=== Section Start ===

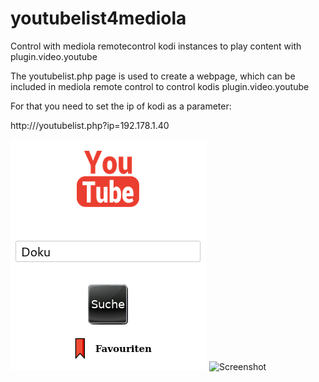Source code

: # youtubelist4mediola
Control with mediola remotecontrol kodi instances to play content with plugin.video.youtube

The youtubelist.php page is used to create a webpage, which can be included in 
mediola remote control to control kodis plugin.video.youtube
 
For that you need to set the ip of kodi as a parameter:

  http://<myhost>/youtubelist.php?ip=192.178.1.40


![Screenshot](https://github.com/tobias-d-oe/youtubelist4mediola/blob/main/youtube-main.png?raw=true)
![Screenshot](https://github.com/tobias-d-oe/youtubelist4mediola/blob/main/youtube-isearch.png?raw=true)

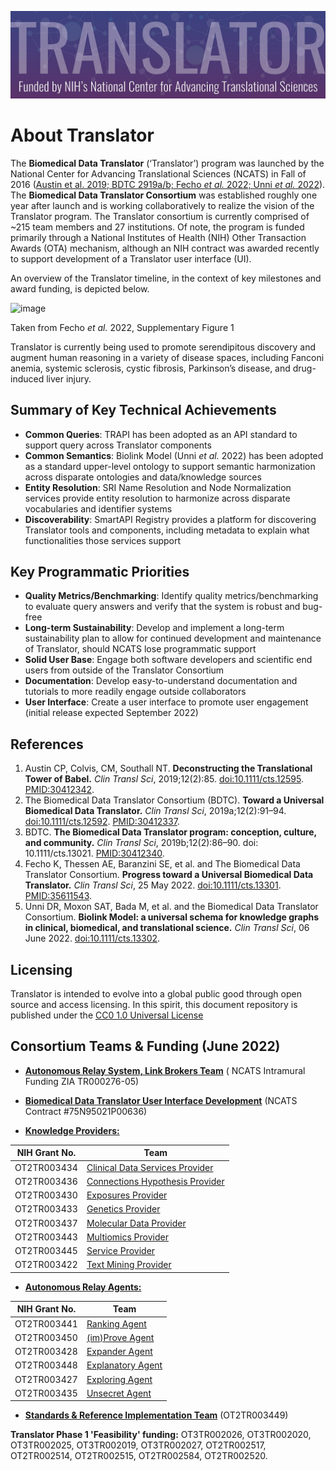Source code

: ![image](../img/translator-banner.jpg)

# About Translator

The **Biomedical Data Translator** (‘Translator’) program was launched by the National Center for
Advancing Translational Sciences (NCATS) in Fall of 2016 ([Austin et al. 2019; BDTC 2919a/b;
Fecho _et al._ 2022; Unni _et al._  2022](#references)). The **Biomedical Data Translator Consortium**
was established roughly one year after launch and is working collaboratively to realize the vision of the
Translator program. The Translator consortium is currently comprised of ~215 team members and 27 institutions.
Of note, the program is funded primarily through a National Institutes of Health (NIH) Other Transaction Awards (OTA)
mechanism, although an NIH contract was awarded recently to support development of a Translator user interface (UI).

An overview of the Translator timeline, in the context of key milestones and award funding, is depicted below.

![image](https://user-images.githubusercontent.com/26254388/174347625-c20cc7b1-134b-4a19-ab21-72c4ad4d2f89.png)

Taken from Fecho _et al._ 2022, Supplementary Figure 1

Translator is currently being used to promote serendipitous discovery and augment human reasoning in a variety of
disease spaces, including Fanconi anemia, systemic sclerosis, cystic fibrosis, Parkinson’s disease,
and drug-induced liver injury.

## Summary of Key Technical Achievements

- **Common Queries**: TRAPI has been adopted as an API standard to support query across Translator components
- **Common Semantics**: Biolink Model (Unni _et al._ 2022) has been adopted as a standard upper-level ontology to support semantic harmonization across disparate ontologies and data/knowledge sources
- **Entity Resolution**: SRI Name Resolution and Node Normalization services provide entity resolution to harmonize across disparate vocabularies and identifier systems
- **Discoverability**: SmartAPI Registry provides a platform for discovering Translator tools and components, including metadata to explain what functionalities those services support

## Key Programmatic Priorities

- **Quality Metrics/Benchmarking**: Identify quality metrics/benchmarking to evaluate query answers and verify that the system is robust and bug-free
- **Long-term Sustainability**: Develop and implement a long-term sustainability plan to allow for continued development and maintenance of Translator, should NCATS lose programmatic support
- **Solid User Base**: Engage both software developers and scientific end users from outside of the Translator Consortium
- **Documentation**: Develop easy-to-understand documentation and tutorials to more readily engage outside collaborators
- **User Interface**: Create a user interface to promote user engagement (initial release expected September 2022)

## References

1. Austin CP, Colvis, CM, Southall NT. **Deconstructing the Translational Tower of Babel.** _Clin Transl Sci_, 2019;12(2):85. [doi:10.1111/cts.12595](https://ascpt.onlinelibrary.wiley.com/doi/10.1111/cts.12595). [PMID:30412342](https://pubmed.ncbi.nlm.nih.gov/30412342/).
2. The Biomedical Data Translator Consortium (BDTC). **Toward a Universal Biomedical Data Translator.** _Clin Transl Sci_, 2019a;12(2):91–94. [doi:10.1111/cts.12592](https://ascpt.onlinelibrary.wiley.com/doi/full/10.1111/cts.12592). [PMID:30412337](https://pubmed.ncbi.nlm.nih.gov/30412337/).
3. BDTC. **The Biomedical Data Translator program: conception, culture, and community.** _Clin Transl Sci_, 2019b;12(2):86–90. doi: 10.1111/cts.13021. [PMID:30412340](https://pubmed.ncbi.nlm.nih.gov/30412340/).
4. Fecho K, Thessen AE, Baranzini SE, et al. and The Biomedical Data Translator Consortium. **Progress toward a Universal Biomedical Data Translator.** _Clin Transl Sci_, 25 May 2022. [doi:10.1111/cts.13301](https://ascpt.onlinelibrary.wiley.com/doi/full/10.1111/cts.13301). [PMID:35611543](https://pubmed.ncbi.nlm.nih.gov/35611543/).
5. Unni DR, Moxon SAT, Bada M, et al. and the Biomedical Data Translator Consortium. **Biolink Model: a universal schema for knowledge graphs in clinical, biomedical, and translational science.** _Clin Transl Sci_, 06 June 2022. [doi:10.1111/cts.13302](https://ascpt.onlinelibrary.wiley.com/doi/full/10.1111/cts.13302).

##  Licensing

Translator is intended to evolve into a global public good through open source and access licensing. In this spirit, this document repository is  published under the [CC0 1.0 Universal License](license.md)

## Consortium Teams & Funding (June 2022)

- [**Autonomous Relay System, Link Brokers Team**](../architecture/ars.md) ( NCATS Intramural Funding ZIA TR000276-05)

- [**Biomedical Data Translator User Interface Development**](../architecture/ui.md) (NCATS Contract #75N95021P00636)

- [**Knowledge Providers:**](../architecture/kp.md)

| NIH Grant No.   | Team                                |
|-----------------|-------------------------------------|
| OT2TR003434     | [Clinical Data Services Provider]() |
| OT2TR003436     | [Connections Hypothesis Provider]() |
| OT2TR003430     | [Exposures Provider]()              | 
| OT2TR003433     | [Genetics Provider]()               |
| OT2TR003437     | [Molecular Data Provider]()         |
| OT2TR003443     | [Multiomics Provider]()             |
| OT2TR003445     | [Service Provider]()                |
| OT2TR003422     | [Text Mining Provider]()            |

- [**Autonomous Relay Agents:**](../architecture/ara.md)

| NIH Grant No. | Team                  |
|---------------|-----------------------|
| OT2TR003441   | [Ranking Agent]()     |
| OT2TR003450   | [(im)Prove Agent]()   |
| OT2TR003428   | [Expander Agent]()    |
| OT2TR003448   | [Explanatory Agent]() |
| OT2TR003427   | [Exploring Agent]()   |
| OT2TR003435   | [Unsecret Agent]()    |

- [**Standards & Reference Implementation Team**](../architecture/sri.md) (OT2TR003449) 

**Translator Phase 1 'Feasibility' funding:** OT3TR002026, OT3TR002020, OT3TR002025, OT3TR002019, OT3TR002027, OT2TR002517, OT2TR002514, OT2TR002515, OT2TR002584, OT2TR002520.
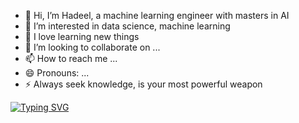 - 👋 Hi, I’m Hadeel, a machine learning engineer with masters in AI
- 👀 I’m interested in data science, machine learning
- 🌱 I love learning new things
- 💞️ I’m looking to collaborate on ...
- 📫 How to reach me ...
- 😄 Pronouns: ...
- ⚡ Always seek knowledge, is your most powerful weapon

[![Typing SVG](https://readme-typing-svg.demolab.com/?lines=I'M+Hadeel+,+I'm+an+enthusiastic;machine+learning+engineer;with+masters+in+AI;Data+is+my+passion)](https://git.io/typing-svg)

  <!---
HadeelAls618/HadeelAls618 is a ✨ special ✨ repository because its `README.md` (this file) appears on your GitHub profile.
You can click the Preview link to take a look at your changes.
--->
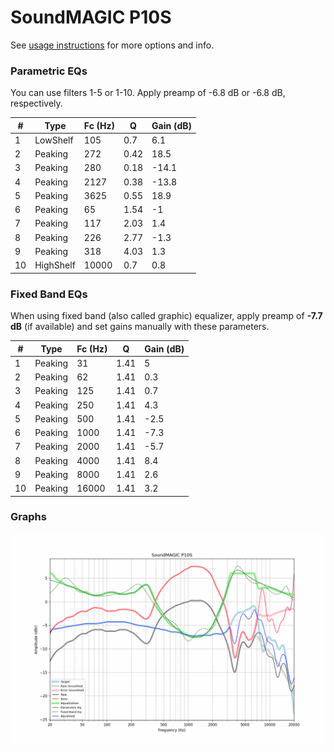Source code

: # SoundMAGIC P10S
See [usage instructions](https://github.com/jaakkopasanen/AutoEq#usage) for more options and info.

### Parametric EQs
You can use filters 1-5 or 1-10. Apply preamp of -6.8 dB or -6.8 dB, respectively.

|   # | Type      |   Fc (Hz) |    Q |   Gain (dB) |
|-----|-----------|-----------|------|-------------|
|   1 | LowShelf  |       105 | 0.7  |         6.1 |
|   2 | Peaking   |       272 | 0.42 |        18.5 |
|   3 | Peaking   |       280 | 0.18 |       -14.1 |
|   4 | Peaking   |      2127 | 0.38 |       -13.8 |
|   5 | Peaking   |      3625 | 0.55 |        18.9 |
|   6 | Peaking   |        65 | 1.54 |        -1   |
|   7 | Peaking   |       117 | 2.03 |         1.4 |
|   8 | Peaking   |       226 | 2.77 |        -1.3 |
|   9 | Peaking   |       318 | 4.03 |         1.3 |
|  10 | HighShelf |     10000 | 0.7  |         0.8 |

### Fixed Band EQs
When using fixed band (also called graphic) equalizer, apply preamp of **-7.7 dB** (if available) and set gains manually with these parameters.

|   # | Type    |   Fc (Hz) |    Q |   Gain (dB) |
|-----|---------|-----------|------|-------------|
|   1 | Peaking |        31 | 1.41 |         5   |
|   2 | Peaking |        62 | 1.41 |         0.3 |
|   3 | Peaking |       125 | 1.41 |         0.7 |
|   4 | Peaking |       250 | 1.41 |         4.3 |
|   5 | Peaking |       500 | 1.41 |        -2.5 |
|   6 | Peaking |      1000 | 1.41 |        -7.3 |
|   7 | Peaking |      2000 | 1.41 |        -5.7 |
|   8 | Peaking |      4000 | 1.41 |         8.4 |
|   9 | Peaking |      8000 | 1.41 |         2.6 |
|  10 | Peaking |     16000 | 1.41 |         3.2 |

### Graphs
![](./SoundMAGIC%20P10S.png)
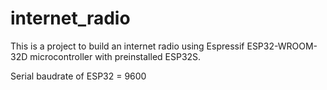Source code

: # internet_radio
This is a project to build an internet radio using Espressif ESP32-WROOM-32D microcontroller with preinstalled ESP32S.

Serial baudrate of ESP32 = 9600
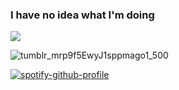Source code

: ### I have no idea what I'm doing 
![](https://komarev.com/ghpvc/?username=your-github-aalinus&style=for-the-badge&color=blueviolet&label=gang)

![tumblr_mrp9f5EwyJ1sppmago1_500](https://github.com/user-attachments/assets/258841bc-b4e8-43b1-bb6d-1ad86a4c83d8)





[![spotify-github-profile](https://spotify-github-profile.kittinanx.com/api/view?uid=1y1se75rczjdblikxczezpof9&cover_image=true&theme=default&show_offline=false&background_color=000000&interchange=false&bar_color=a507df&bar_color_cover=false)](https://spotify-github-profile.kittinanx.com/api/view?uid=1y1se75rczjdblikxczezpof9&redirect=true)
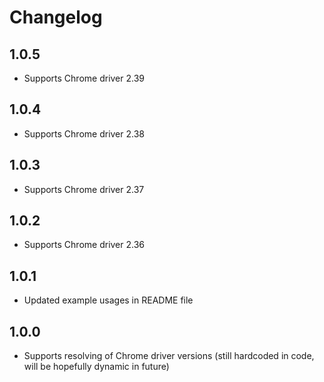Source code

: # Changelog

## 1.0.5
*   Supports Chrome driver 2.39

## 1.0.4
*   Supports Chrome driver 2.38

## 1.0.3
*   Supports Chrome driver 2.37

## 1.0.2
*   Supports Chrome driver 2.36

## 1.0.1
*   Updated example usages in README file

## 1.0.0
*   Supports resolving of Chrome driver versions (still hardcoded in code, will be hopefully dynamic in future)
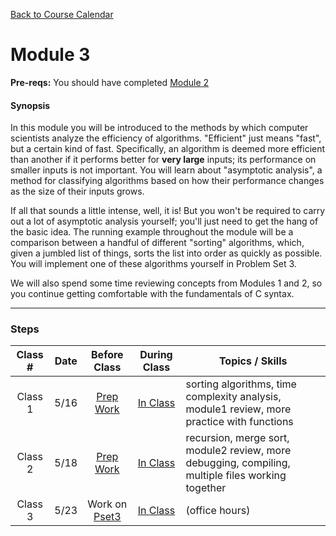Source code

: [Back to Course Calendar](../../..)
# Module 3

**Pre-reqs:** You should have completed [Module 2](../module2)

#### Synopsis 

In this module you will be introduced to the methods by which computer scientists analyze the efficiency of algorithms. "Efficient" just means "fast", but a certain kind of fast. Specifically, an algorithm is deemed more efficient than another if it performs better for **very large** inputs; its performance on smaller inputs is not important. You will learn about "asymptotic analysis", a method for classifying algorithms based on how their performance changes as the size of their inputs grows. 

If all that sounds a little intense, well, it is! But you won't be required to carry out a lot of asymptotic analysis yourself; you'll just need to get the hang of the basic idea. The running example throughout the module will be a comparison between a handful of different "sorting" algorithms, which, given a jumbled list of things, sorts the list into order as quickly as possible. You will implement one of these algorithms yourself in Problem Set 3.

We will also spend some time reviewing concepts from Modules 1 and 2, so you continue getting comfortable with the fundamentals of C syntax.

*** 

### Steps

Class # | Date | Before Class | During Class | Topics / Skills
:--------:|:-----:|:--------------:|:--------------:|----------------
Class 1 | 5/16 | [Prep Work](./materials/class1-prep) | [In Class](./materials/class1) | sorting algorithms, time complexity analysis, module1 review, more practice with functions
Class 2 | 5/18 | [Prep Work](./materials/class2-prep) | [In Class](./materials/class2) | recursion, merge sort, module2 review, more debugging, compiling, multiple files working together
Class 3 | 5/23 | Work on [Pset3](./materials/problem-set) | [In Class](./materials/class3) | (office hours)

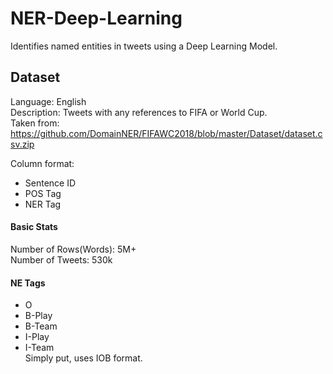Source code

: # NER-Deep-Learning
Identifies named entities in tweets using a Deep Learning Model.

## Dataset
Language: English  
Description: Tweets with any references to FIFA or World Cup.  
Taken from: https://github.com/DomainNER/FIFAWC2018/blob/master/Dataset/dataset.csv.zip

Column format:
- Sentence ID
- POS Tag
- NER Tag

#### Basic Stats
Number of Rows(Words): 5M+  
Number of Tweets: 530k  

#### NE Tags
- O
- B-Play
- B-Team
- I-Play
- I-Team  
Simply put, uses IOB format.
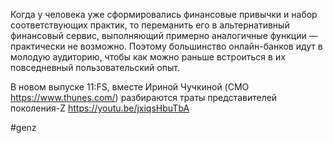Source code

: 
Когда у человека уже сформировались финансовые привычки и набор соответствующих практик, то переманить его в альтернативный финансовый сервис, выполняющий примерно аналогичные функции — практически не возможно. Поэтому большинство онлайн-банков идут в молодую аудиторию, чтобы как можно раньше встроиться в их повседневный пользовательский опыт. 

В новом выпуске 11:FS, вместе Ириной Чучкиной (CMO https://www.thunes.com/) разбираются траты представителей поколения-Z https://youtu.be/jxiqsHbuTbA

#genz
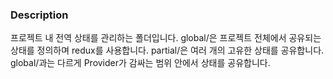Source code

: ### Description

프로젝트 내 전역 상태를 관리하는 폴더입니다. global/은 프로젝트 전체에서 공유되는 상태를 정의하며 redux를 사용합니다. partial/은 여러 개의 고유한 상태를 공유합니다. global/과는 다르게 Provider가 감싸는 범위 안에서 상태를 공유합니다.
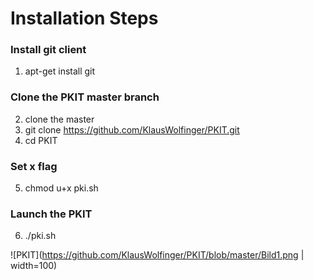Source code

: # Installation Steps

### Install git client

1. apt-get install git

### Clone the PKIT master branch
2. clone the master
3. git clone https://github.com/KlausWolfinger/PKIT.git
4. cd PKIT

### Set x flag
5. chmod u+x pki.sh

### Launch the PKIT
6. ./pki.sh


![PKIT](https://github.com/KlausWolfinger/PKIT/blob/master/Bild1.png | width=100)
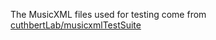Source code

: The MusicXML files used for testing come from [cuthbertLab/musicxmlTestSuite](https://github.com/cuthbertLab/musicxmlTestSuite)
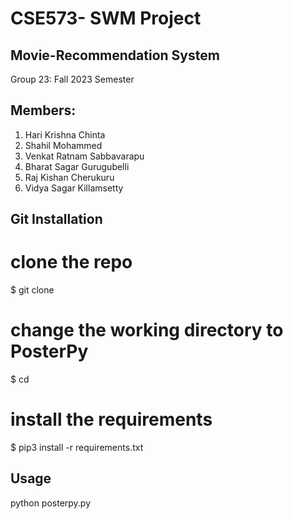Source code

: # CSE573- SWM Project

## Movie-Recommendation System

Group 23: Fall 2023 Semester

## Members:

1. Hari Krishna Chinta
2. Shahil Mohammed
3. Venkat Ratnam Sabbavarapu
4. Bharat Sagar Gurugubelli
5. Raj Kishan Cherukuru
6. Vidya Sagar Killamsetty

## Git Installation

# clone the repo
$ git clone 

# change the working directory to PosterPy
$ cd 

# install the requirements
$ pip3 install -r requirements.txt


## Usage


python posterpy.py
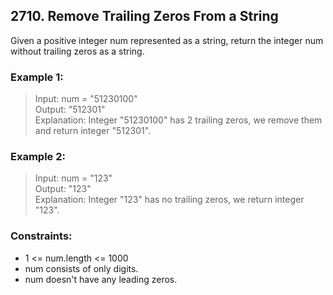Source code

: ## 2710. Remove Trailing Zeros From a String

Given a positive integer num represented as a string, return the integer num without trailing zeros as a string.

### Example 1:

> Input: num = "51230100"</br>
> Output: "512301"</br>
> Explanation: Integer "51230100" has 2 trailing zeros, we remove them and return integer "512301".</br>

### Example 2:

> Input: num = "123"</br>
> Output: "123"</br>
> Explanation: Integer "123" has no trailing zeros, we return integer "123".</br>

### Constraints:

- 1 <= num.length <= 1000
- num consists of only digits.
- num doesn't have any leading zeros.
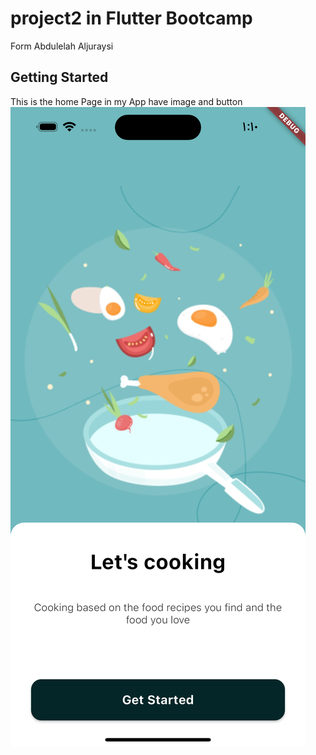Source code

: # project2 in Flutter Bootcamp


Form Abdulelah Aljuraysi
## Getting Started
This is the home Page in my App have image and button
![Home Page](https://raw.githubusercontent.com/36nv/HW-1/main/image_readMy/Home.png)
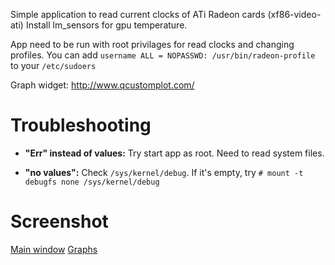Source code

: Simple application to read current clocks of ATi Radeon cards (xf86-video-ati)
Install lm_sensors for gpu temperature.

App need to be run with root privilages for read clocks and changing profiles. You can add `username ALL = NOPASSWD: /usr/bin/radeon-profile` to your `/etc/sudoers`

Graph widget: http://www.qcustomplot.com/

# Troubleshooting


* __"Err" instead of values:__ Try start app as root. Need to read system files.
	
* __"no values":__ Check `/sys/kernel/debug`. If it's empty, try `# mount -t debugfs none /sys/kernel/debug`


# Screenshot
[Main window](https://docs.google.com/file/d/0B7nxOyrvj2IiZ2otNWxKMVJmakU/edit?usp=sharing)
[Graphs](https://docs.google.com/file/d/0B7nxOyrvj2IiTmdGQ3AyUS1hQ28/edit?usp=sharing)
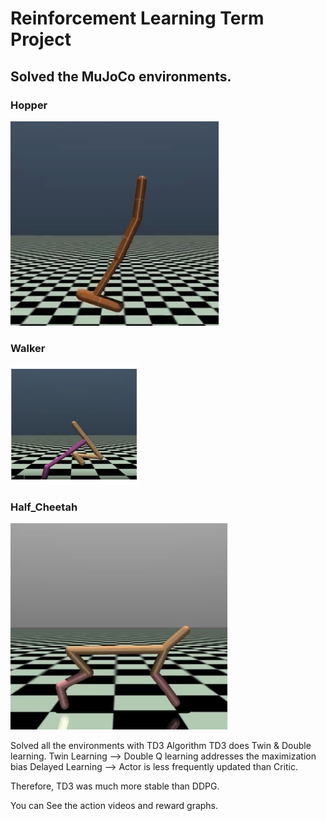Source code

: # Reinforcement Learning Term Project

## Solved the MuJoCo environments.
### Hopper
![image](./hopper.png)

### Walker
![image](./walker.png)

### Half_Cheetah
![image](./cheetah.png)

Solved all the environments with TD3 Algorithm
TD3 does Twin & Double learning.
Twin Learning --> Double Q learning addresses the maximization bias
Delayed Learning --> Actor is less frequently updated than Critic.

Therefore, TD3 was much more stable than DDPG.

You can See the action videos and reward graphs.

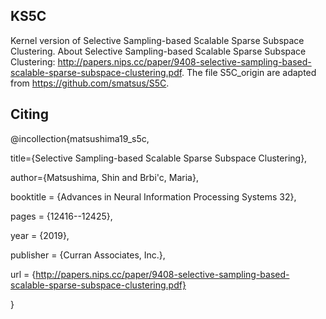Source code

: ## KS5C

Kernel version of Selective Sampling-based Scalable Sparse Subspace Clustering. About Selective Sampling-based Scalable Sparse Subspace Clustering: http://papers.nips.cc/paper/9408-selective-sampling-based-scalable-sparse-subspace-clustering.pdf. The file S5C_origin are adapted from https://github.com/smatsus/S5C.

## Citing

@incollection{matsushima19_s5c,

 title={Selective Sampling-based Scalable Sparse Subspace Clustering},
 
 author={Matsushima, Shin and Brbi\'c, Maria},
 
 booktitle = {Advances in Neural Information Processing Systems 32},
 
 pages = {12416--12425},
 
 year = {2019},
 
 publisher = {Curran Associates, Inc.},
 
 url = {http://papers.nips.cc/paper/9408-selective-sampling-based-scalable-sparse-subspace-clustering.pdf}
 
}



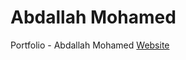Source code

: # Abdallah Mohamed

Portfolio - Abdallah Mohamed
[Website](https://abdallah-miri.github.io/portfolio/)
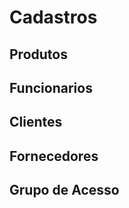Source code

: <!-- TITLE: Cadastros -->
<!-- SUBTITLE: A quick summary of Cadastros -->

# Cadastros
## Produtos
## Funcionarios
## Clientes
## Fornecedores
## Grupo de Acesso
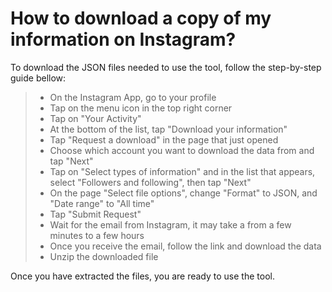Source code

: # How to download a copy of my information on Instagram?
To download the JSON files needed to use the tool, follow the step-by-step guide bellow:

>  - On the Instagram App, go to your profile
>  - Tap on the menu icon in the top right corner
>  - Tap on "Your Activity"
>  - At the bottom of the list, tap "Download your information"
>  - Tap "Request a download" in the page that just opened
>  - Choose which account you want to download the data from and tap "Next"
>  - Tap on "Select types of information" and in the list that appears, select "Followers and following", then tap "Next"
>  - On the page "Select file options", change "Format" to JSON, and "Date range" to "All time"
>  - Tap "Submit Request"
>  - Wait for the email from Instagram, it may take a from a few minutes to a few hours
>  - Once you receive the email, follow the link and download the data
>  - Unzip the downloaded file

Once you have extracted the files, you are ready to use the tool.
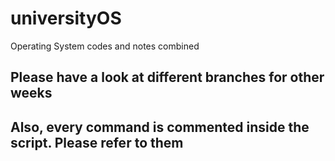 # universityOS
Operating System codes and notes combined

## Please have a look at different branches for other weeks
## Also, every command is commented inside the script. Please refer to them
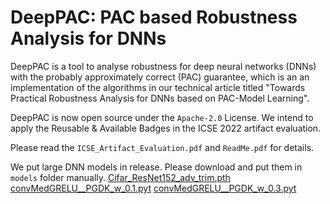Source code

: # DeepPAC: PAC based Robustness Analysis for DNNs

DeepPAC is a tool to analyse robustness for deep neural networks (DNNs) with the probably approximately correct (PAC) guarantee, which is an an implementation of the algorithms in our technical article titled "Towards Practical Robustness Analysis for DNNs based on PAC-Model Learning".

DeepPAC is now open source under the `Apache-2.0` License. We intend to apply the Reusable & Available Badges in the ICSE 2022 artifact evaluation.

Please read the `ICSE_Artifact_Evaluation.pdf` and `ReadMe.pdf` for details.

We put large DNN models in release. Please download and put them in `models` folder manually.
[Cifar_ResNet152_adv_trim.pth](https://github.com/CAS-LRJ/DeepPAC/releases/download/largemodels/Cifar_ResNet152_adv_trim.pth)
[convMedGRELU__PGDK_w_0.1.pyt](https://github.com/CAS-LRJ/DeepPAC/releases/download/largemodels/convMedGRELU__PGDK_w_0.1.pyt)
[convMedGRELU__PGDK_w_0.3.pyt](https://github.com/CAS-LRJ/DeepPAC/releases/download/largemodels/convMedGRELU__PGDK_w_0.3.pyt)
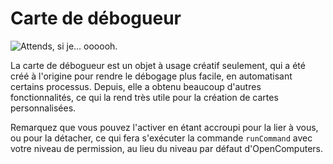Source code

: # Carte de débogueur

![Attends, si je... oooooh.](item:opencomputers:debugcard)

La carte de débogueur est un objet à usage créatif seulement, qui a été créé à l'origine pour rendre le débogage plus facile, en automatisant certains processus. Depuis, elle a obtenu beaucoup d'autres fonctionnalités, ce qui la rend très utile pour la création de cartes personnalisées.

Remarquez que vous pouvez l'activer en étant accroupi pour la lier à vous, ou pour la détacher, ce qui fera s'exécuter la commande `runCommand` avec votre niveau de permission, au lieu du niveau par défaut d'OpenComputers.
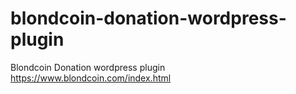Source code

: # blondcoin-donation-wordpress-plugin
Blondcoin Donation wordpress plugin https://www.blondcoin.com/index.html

=== Section End ===

■ Required work ■
Which lines above include the word "query"? Show each one.

■ Problem solution ■
- **Common Queries**: TRAPI has been adopted as an API standard to support query across Translator components
- **Quality Metrics/Benchmarking**: Identify quality metrics/benchmarking to evaluate query answers and verify that the system is robust and bug-free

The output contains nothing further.